USDA ARS Nutrient Data Laboratory – Database of nutrient retention factors.
Ciurzyńska, A., & Lenart, A. (2011). Freeze-drying – application in food processing and biotechnology. Polish Journal of Food and Nutrition Sciences.
Shofian, N.M. et al. (2011). Effect of drying on the antioxidant activity of selected tropical fruits. International Food Research Journal, 18(3), 1047-1054.

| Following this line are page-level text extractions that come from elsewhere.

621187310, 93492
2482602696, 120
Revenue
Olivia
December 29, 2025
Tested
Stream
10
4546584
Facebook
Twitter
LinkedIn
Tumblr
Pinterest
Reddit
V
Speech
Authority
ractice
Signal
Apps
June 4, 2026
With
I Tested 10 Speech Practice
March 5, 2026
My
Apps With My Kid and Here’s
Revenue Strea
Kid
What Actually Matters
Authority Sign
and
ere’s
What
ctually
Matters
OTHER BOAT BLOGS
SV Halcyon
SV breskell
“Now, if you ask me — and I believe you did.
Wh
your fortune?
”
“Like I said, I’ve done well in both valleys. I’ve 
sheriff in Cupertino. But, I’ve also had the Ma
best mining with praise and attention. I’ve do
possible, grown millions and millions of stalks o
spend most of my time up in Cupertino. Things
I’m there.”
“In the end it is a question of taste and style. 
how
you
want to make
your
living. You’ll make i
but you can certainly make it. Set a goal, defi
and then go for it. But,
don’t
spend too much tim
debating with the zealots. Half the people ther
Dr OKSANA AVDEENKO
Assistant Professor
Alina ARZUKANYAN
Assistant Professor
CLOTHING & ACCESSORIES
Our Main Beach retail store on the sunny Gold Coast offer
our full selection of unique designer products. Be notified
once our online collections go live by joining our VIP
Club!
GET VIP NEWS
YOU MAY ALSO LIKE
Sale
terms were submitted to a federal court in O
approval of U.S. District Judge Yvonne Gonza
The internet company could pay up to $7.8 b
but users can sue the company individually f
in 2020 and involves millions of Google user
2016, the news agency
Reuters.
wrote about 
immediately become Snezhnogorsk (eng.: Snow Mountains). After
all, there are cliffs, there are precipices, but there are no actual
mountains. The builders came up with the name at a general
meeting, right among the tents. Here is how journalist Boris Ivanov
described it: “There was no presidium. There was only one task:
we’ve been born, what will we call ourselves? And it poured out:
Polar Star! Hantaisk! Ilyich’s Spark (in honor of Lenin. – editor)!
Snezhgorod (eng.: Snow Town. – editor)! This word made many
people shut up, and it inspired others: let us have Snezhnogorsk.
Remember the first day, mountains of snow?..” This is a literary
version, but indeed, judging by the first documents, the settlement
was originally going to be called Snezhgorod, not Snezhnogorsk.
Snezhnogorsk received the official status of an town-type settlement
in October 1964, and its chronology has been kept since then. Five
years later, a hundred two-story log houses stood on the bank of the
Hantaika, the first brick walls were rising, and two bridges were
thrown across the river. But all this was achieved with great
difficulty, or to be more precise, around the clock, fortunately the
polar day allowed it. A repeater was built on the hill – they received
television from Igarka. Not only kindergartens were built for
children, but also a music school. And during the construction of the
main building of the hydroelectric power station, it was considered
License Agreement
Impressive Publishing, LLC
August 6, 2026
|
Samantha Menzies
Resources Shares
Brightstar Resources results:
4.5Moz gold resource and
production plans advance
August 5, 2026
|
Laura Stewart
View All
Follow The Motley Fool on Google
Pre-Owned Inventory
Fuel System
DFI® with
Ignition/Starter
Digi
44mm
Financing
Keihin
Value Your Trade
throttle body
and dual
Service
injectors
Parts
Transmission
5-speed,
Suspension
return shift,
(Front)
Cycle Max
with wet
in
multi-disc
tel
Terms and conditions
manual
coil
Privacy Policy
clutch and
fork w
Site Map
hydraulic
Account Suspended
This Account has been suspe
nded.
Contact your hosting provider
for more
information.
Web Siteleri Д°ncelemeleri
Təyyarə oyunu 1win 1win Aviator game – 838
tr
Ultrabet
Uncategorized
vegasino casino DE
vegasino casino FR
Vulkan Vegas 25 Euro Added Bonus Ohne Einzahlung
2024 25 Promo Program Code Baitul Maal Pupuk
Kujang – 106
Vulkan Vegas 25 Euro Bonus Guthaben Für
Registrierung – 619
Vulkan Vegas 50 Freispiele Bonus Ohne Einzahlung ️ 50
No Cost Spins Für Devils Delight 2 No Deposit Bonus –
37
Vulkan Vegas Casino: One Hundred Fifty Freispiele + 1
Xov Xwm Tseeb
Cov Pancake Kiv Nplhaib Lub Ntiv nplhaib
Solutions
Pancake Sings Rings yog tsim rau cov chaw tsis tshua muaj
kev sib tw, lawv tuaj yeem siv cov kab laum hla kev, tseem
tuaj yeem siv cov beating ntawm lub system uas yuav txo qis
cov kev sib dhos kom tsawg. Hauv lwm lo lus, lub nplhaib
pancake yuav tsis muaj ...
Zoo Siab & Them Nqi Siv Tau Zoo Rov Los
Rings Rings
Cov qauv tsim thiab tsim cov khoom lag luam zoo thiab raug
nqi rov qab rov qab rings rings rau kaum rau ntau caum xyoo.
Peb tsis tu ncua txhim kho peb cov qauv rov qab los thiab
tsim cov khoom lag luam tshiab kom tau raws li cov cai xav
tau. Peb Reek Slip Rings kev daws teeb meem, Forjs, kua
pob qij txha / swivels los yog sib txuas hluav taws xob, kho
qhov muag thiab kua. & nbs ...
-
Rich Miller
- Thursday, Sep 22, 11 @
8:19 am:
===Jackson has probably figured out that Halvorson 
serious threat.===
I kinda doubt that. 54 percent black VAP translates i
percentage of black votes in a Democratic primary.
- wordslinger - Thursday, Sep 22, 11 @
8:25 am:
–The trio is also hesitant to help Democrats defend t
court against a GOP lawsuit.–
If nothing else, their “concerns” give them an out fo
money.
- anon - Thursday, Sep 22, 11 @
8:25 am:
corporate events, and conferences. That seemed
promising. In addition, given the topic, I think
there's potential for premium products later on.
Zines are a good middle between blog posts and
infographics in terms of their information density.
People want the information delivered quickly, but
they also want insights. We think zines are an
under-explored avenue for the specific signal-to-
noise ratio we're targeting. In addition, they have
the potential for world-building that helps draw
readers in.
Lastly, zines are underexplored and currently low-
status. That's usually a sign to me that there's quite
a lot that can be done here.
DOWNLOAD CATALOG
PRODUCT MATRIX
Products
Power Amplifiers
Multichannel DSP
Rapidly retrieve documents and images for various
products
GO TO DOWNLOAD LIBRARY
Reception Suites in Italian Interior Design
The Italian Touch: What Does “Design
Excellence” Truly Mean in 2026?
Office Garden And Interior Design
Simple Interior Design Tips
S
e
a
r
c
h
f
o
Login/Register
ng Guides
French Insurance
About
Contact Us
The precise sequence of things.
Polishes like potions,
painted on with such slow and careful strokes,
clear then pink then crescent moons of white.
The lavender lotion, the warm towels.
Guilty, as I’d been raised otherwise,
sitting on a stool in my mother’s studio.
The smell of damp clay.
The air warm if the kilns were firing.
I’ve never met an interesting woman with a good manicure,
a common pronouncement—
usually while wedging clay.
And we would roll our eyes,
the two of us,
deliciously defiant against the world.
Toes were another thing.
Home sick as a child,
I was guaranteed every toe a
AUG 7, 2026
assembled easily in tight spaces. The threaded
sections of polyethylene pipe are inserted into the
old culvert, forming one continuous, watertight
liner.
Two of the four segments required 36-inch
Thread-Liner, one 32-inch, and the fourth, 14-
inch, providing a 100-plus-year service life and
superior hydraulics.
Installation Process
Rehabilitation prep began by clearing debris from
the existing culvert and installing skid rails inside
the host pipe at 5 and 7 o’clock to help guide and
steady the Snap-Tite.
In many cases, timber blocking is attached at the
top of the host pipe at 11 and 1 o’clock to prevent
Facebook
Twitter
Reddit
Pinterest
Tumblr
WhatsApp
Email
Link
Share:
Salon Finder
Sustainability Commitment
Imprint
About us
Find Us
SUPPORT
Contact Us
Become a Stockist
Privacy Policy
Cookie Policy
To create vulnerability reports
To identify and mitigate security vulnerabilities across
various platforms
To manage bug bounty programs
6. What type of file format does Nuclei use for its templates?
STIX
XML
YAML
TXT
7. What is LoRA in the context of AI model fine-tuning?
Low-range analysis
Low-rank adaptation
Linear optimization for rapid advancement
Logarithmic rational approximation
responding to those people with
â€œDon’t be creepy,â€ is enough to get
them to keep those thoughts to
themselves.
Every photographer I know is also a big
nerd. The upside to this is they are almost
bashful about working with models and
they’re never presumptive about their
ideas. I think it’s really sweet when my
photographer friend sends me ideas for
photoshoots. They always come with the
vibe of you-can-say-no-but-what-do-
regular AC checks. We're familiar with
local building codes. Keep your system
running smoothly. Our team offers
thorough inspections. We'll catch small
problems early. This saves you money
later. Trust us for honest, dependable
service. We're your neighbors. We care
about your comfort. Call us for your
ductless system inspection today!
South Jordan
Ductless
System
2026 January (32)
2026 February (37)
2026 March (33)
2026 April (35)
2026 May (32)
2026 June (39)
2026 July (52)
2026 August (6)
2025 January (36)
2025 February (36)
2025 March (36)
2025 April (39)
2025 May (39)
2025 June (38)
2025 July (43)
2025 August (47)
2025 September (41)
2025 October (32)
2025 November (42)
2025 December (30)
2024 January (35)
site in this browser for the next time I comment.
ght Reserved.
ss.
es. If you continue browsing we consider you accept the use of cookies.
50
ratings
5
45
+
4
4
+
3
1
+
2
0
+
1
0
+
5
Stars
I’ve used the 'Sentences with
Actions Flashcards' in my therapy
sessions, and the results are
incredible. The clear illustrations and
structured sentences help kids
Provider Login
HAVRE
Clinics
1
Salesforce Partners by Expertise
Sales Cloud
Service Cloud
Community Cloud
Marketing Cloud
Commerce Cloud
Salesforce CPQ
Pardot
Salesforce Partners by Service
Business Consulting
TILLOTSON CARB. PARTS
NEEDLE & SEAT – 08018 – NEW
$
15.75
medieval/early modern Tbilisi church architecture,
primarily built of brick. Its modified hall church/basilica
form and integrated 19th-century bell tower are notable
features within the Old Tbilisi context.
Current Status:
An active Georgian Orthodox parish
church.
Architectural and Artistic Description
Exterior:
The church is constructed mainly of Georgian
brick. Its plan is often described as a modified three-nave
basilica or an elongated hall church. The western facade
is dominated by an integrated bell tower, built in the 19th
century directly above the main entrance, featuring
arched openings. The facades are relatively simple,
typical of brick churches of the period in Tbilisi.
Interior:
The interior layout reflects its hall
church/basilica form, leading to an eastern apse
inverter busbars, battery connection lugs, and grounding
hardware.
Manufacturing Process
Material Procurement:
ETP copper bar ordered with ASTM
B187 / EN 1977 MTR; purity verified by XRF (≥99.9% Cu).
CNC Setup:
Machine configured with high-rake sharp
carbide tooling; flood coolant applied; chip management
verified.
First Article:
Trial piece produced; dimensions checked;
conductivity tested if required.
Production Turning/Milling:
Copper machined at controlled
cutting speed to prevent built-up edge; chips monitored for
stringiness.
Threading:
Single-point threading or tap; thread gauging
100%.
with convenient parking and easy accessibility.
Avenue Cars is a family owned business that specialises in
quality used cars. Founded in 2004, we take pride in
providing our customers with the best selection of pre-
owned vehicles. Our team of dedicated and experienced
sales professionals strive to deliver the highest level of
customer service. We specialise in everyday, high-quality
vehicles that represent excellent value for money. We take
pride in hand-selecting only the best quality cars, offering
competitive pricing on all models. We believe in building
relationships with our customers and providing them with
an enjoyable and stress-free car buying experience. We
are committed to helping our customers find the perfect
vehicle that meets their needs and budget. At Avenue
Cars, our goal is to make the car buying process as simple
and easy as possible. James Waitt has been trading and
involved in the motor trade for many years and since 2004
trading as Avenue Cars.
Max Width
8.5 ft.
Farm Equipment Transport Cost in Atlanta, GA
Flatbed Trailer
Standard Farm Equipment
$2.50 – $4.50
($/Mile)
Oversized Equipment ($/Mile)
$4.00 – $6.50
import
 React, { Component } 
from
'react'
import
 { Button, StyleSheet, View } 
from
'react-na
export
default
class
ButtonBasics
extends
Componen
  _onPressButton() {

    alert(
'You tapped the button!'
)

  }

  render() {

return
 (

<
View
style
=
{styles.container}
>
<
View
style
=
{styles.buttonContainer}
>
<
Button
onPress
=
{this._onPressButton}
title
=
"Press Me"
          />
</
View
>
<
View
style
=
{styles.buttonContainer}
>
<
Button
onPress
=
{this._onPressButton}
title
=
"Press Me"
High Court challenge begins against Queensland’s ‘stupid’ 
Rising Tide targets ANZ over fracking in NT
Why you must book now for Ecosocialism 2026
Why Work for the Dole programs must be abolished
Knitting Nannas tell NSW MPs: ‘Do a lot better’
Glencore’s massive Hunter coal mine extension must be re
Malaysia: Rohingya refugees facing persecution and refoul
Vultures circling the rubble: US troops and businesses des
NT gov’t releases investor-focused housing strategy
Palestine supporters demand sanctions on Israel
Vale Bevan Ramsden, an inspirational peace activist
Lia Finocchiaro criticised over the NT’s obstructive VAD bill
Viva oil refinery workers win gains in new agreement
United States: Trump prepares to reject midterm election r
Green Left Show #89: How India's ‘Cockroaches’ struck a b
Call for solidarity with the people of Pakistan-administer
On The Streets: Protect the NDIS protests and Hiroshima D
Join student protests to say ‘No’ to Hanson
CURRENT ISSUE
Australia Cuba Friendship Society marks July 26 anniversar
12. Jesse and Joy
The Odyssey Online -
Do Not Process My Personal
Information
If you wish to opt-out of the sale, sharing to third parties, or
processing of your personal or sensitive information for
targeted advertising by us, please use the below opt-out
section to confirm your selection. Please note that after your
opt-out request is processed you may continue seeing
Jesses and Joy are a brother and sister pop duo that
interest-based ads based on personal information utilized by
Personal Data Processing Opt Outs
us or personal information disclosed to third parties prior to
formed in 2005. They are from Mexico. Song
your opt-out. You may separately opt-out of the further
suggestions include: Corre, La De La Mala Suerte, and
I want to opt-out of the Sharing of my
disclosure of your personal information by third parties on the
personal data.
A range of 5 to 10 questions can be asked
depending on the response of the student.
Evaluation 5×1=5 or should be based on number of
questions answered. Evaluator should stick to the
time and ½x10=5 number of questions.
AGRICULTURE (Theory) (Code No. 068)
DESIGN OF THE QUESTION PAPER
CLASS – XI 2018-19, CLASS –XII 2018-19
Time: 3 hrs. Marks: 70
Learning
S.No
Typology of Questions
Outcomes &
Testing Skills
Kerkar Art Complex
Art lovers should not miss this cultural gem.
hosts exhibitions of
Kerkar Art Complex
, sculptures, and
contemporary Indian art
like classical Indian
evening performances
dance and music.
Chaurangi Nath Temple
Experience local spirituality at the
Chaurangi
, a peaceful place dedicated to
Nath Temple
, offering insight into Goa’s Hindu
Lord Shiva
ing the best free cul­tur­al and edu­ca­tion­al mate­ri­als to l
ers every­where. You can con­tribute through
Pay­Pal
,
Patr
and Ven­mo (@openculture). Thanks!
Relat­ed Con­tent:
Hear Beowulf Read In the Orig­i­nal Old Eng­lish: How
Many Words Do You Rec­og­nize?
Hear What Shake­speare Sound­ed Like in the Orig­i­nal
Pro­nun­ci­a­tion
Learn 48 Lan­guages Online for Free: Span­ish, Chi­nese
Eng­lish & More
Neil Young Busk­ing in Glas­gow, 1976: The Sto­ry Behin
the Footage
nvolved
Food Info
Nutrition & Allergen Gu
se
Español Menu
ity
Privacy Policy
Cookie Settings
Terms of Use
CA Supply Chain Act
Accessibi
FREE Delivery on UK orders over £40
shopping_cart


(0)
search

Disclaimer: The information provided in this article is for educational and informational purposes only and is not intended as medical advice. It is not a substitute for professional medical advice, diagnosis, or treatment. Always seek the advice of a qualified healthcare provider with any questions you may have regarding a medical condition. The author and publisher of this article are not responsible for any adverse effects or consequences resulting from the use of any suggestions, preparations, or procedures described in this article.